Jak sam mówi, Charles Pic ma dobre wspomnienia z Montrealu. „Ścigałem się po raz pierwszy w Kanadzie w zeszłym roku i był to jeden z moich najlepszych wyścigów w sezonie, nie tyle jeśli chodzi o surowe wyniki (20. miejsce w 2012 r. na mecie, przyp. red.) ale przede wszystkim ze względu na atmosferę na torze, która była naprawdę świetna”. Według kierowcy Caterhama spotkanie w Quebecu jest jednym z tych, które budzi tam największy entuzjazm. „Jeździmy na niektóre Grand Prix, gdzie tor jest pełen kibiców od czwartkowego poranka, a Montreal jest jednym z nich. Myślę, że Jacques i Gilles Villeneuve byli bohaterami F1 koniecznie wyjątkowe dla fanów Montrealu, ale myślę, że przede wszystkim to uwielbiają! »

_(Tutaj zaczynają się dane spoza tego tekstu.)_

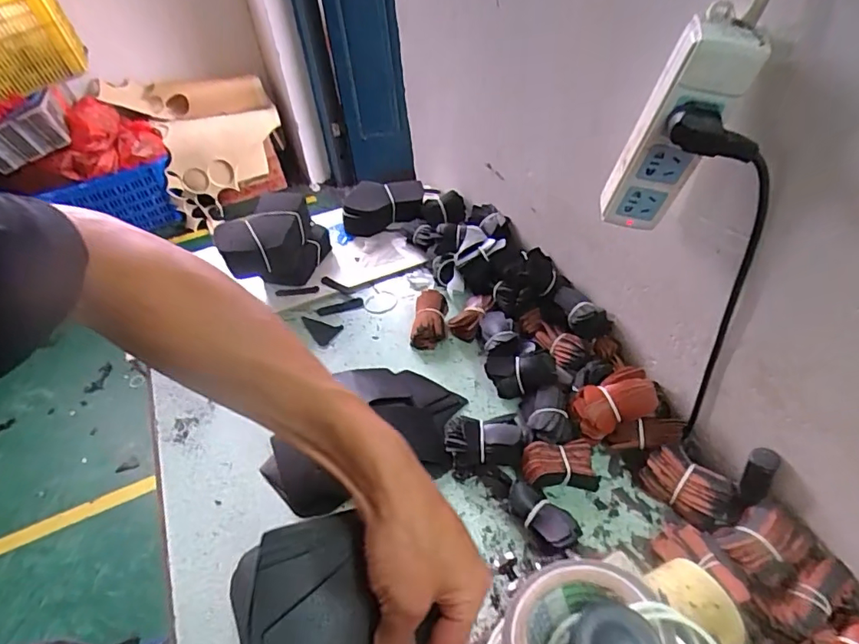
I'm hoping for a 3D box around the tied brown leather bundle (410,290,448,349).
[{"bbox_3d":[0.002,-0.005,0.715,0.045,0.034,0.086,4,46,11],"label":"tied brown leather bundle"}]

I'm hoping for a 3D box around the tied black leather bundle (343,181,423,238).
[{"bbox_3d":[-0.079,-0.202,0.900,0.135,0.048,0.108,-4,45,4],"label":"tied black leather bundle"}]

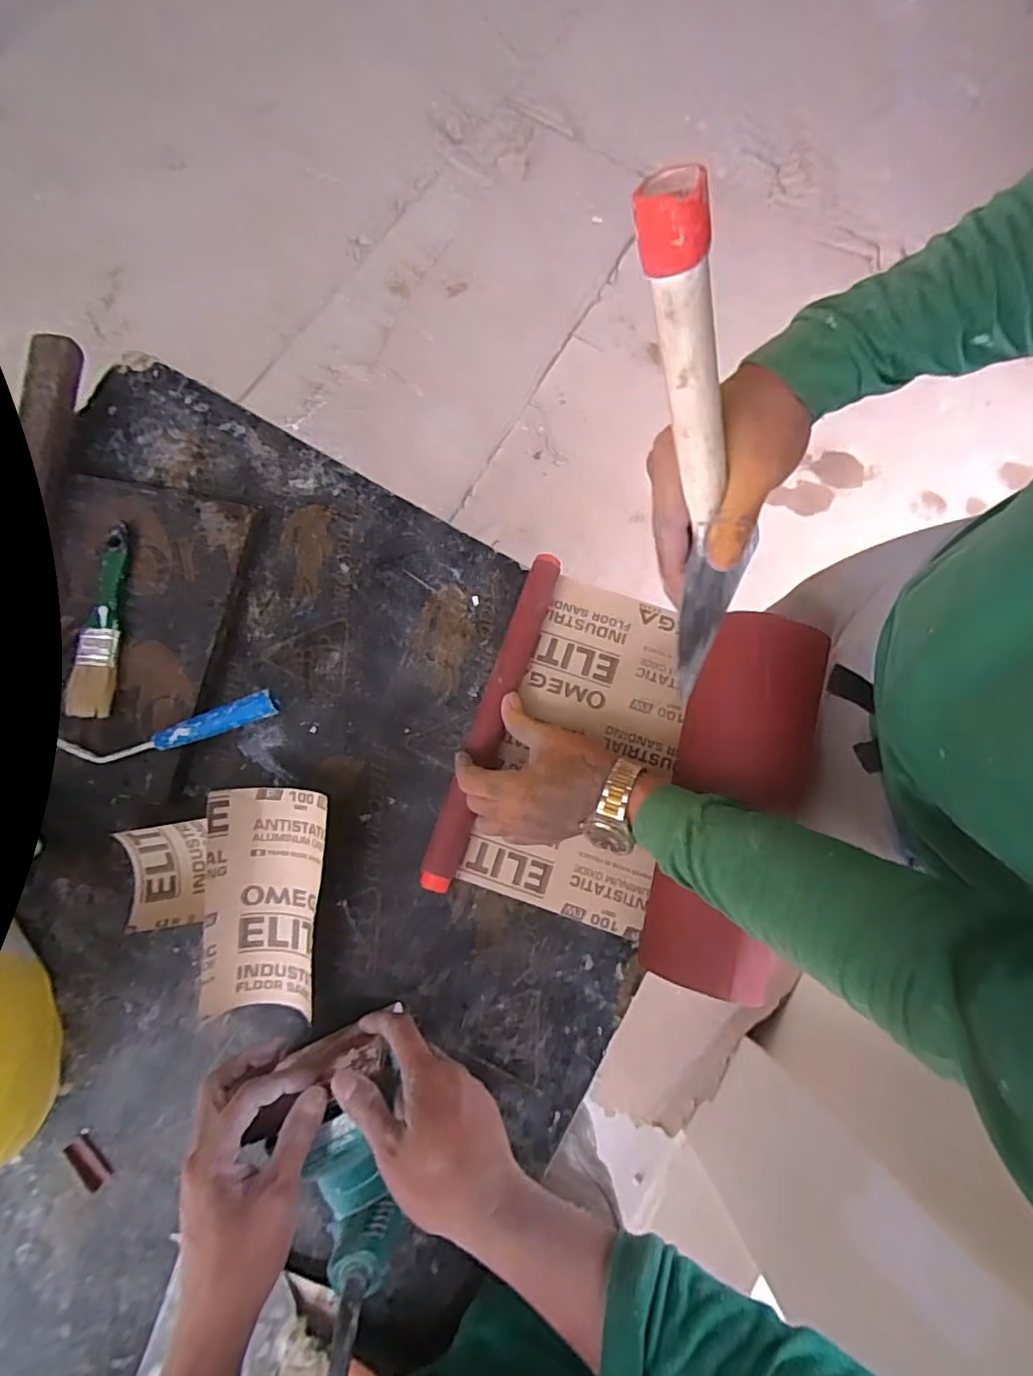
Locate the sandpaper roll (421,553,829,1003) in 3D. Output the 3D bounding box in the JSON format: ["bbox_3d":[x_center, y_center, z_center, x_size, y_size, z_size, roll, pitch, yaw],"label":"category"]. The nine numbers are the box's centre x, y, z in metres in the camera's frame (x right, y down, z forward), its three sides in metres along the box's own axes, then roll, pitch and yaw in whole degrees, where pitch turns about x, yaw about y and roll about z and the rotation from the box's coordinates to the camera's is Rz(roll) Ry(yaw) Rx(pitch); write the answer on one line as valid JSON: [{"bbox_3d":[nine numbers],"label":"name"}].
[{"bbox_3d":[0.096,0.061,0.515,0.277,0.089,0.308,21,79,3],"label":"sandpaper roll"}]

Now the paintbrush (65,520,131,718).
[{"bbox_3d":[-0.386,-0.065,0.552,0.036,0.013,0.185,2,78,-1],"label":"paintbrush"}]

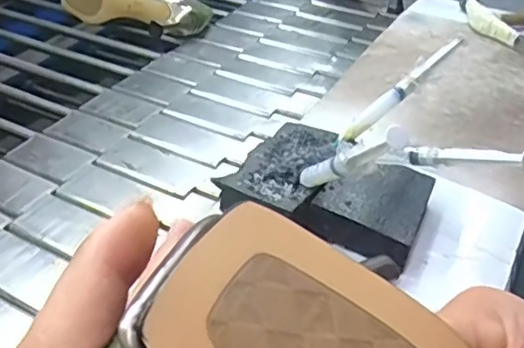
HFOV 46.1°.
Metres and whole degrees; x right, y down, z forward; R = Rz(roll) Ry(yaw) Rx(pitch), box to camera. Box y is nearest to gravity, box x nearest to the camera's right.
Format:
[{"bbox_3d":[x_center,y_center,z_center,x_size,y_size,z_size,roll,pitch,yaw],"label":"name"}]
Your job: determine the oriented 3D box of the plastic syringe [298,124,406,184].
[{"bbox_3d":[0.059,-0.009,0.448,0.012,0.148,0.016,-16,84,-23],"label":"plastic syringe"}]

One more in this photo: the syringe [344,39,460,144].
[{"bbox_3d":[0.134,-0.081,0.594,0.148,0.015,0.014,-42,48,-6],"label":"syringe"}]

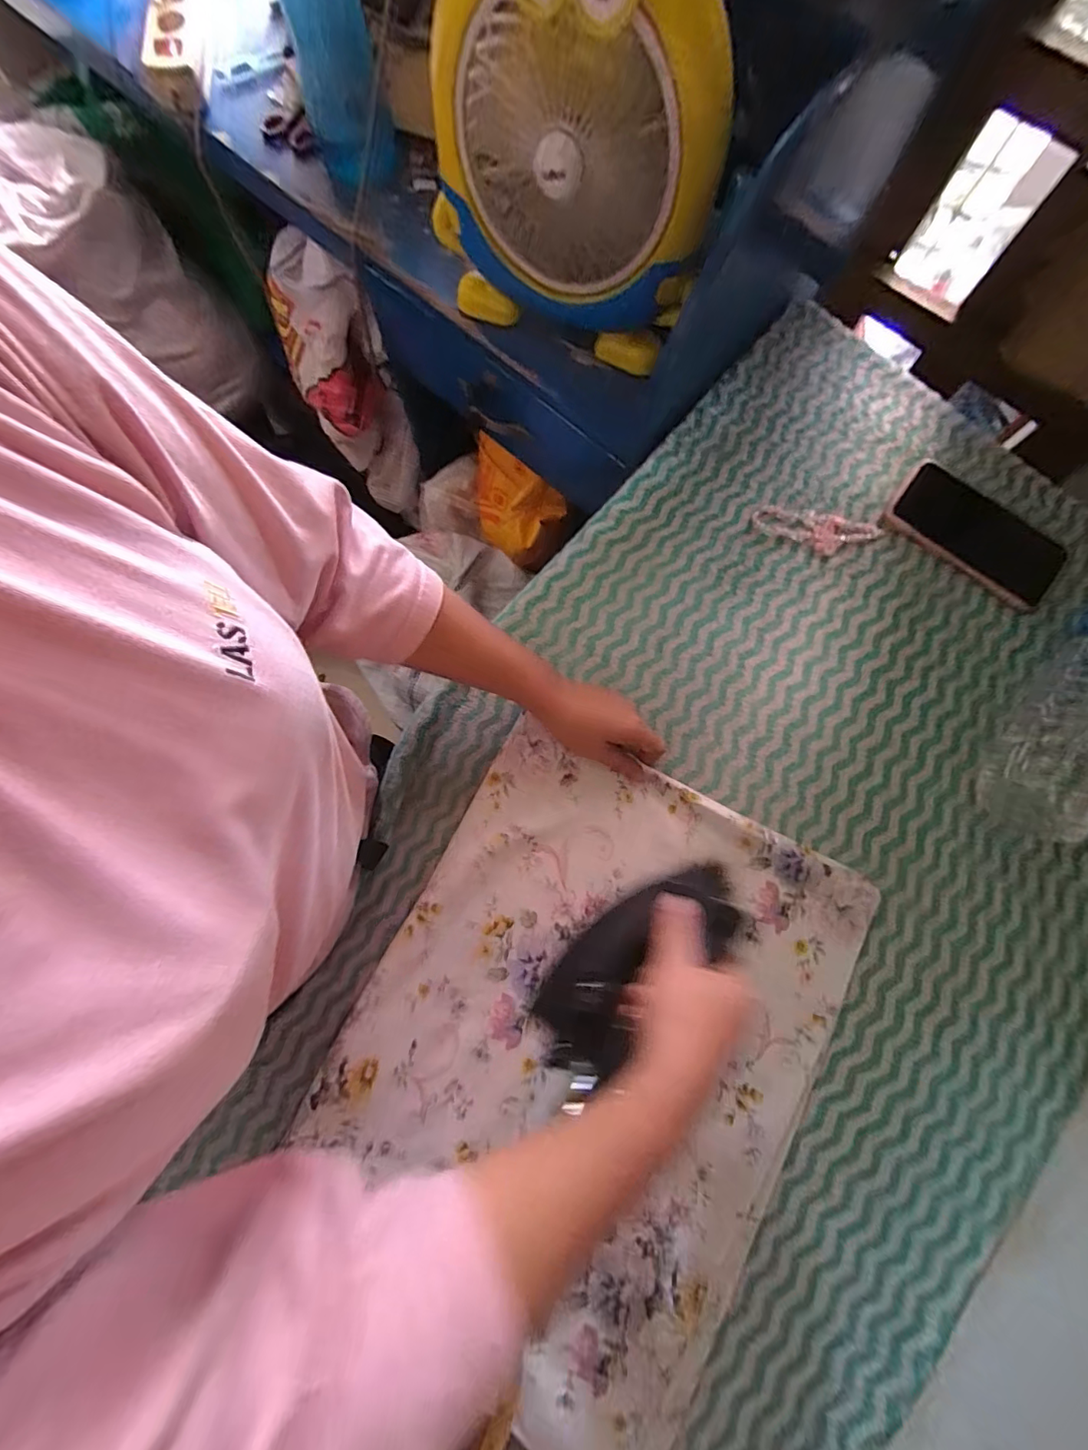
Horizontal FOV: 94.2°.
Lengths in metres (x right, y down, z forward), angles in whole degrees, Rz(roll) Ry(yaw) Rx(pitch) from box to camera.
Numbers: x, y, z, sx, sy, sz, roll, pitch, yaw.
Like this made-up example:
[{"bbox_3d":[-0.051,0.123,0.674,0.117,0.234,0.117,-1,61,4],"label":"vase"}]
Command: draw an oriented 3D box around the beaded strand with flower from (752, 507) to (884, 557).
[{"bbox_3d":[0.266,-0.189,0.495,0.122,0.004,0.041,10,79,4],"label":"beaded strand with flower"}]

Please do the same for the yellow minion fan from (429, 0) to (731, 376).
[{"bbox_3d":[0.022,-0.477,0.420,0.235,0.268,0.090,17,79,5],"label":"yellow minion fan"}]

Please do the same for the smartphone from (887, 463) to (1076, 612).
[{"bbox_3d":[0.424,-0.189,0.493,0.165,0.013,0.087,36,81,8],"label":"smartphone"}]

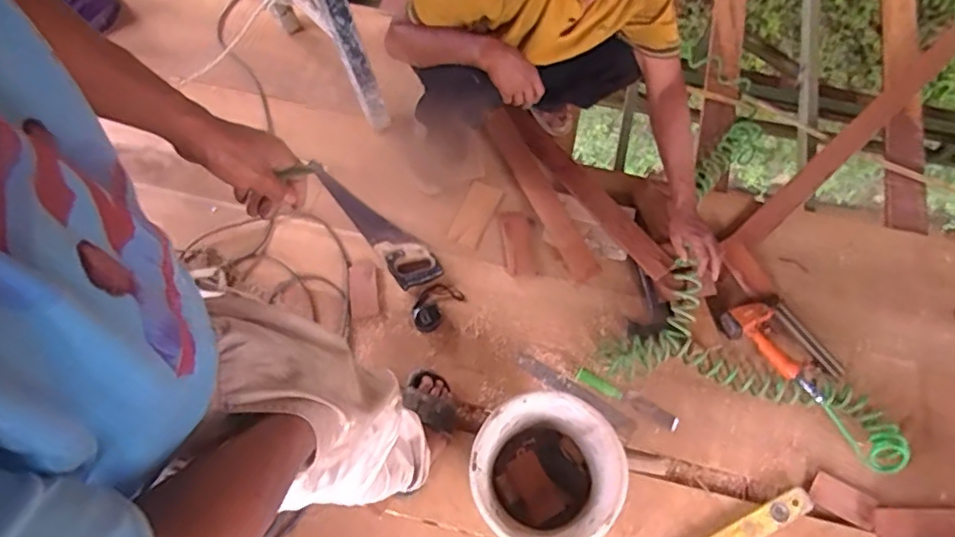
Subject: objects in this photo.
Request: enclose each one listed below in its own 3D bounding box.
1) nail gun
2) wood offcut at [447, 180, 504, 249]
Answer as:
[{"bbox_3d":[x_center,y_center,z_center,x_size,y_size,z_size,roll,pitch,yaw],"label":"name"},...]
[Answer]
[{"bbox_3d":[0.706,0.180,1.382,0.172,0.055,0.268,-31,70,-13],"label":"nail gun"},{"bbox_3d":[-0.006,-0.136,1.502,0.081,0.014,0.167,24,80,3],"label":"wood offcut"}]

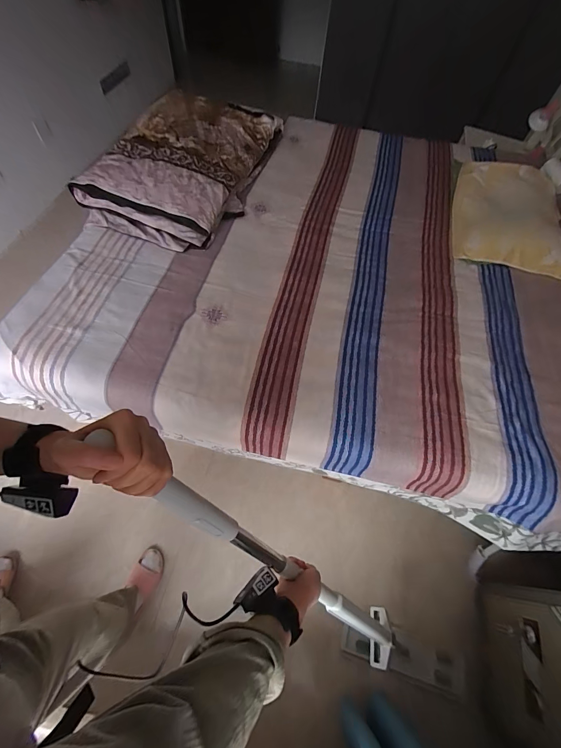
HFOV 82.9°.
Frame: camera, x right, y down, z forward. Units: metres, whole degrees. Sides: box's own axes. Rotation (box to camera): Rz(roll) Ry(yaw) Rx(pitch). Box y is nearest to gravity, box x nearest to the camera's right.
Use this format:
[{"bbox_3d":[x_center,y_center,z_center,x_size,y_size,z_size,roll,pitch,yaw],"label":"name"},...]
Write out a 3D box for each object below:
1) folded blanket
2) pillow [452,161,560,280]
[{"bbox_3d":[-0.383,-0.903,1.335,0.650,0.165,0.900,29,62,12],"label":"folded blanket"},{"bbox_3d":[0.927,-0.677,1.300,0.437,0.109,0.612,11,59,2],"label":"pillow"}]

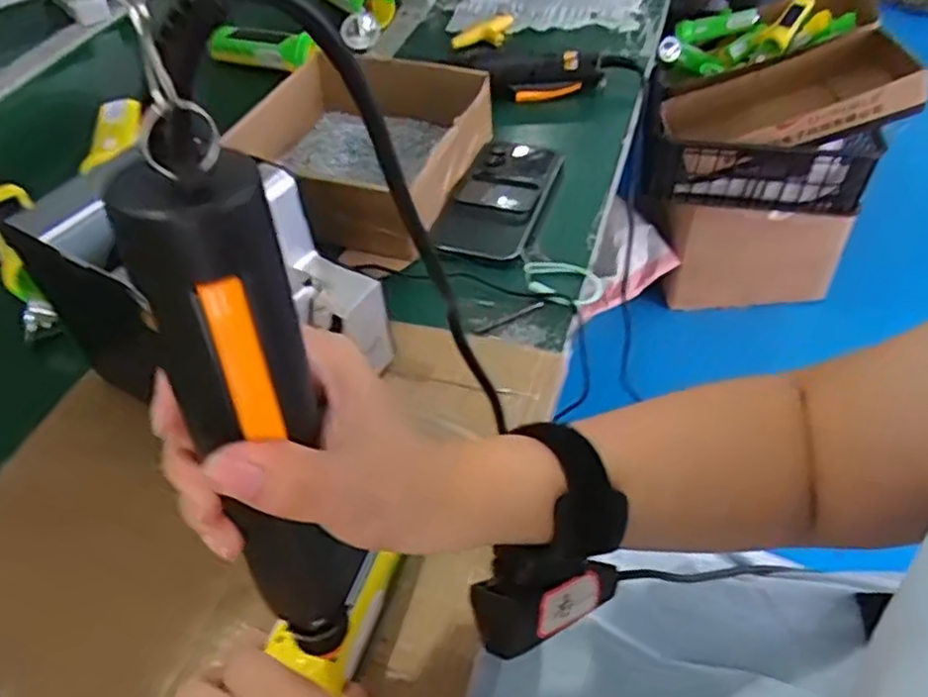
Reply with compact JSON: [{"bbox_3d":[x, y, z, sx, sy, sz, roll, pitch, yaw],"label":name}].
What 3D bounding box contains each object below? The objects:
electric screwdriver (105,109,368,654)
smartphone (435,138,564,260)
[{"bbox_3d":[-0.058,0.021,0.205,0.033,0.165,0.038,-13,28,-8],"label":"electric screwdriver"},{"bbox_3d":[0.034,-0.136,0.640,0.077,0.015,0.167,16,51,17],"label":"smartphone"}]

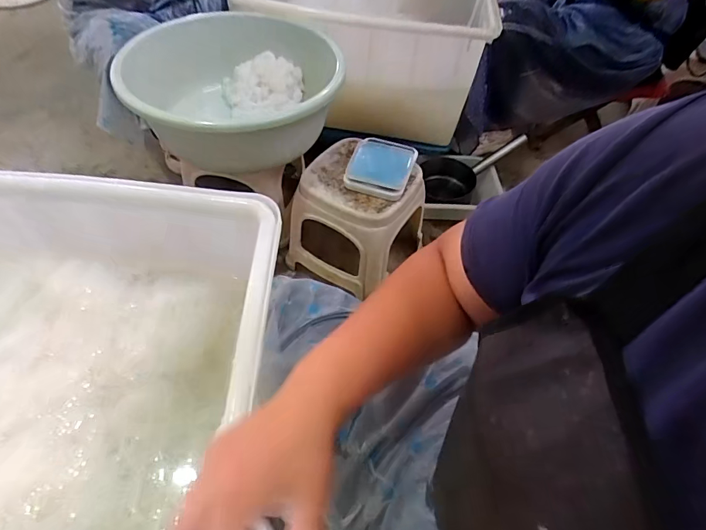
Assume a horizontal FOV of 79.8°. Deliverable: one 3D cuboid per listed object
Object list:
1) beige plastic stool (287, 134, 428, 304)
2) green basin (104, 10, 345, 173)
[{"bbox_3d":[0.008,-0.114,1.014,0.252,0.219,0.254,23,54,14],"label":"beige plastic stool"},{"bbox_3d":[-0.258,-0.389,1.008,0.498,0.229,0.498,2,52,-2],"label":"green basin"}]

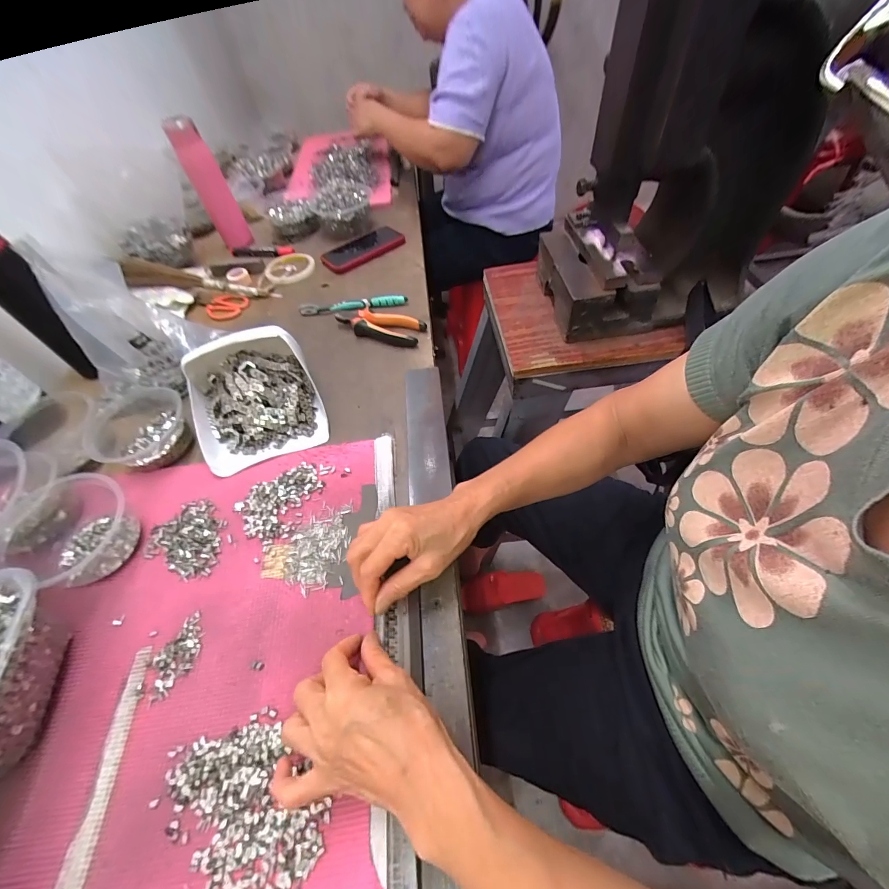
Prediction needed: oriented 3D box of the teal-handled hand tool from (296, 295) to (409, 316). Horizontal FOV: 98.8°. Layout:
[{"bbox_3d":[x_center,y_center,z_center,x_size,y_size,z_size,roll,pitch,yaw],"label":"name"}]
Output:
[{"bbox_3d":[-0.159,-0.242,0.659,0.186,0.015,0.021,-5,54,1],"label":"teal-handled hand tool"}]

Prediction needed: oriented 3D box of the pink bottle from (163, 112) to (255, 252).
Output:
[{"bbox_3d":[-0.473,-0.524,0.770,0.056,0.212,0.055,-38,60,-22],"label":"pink bottle"}]

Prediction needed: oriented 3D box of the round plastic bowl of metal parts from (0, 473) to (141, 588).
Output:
[{"bbox_3d":[-0.399,0.089,0.401,0.124,0.061,0.106,8,55,10],"label":"round plastic bowl of metal parts"}]

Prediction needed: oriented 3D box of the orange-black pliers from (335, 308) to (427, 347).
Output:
[{"bbox_3d":[-0.108,-0.191,0.610,0.153,0.023,0.051,16,56,15],"label":"orange-black pliers"}]

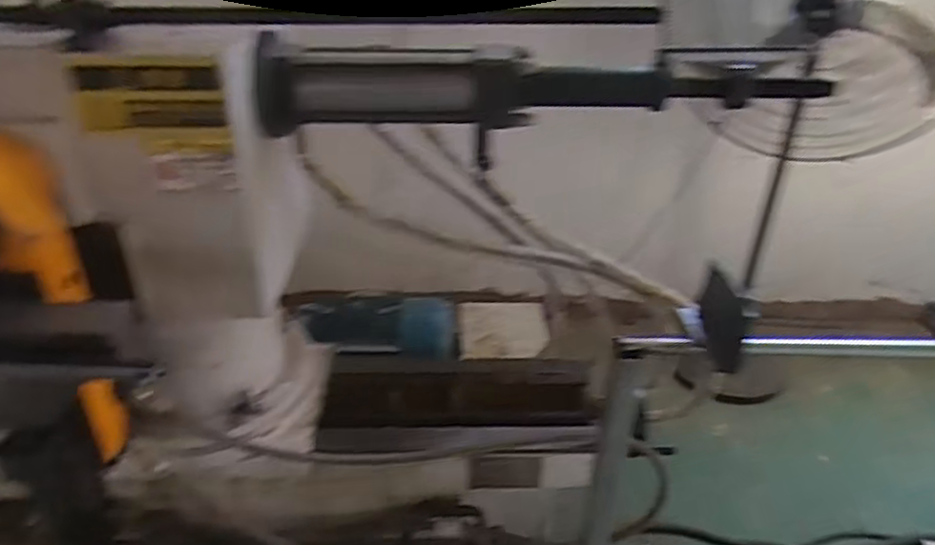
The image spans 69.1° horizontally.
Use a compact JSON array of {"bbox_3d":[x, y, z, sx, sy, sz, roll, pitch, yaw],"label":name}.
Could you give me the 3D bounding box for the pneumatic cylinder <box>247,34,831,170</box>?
[{"bbox_3d":[0.122,-0.277,1.052,0.858,0.147,0.103,-1,32,-3],"label":"pneumatic cylinder"}]

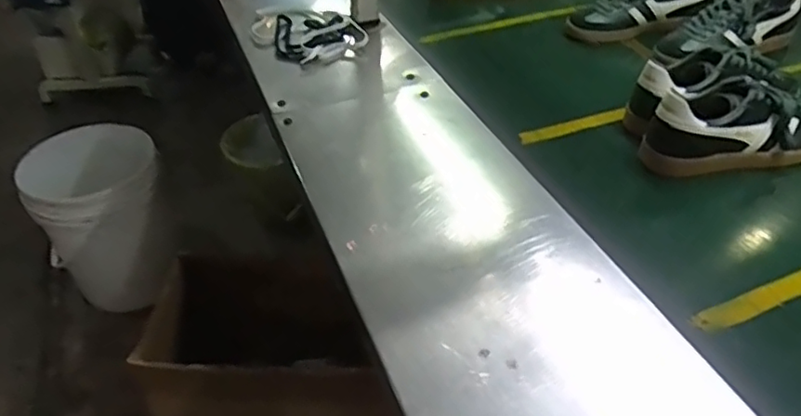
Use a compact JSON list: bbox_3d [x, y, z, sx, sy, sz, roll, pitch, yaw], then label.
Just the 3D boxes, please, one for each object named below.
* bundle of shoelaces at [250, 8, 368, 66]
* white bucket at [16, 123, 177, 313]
[{"bbox_3d":[-0.162,-0.307,1.084,0.191,0.045,0.148,32,51,33],"label":"bundle of shoelaces"},{"bbox_3d":[-0.717,0.022,1.509,0.296,0.368,0.286,-1,41,1],"label":"white bucket"}]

Poza atmosferą Drômois wyjaśnia, że jest to tor pełen wyzwań. „Tor jest prawdziwym wyzwaniem. Jest to tor półmiejski, ze zjeżdżalniami bardzo blisko siebie na dużej części okrążenia i bardzo technicznym projektem. Nawierzchnia nie jest szorstka, a w piątkowy poranek przyczepność jest niewielka. Przyczepność ewoluuje przez cały weekend, ale mimo wszystko opony pozostają trudne, a kontrolowanie poziomu degradacji będzie jeszcze ważniejsze niż zwykle?– ostrzega Francuz.
„Jest kilka bardzo trudnych momentów hamowania i trzeba być w stanie je naprawdę mocno zaatakować, aby uzyskać dobry czas. Trzeba umieć podejść do krawężników otwarcie, aby utrzymać prędkość i zaoszczędzić czas. » Dwa obszary, na których francuski kierowca skupi się podczas wolnych treningów „aby mieć pewność, że będziemy w stanie szczerze atakować, nie tracąc stabilności i równowagi”. „Jeśli uda Ci się dobrze opanować wszystkie te elementy, to na koniec każdego okrążenia poczujesz prawdziwą satysfakcję, bo wszystko dzieje się bardzo szybko, a przyjemność, jaką odczuwasz w samochodzie F1, jest ogromna! », podsumowuje Charles Pic.
komentarze
*Przestrzeń zarezerwowana dla zalogowanych użytkowników. Proszę vous connecter aby móc odpowiedzieć lub opublikować komentarz!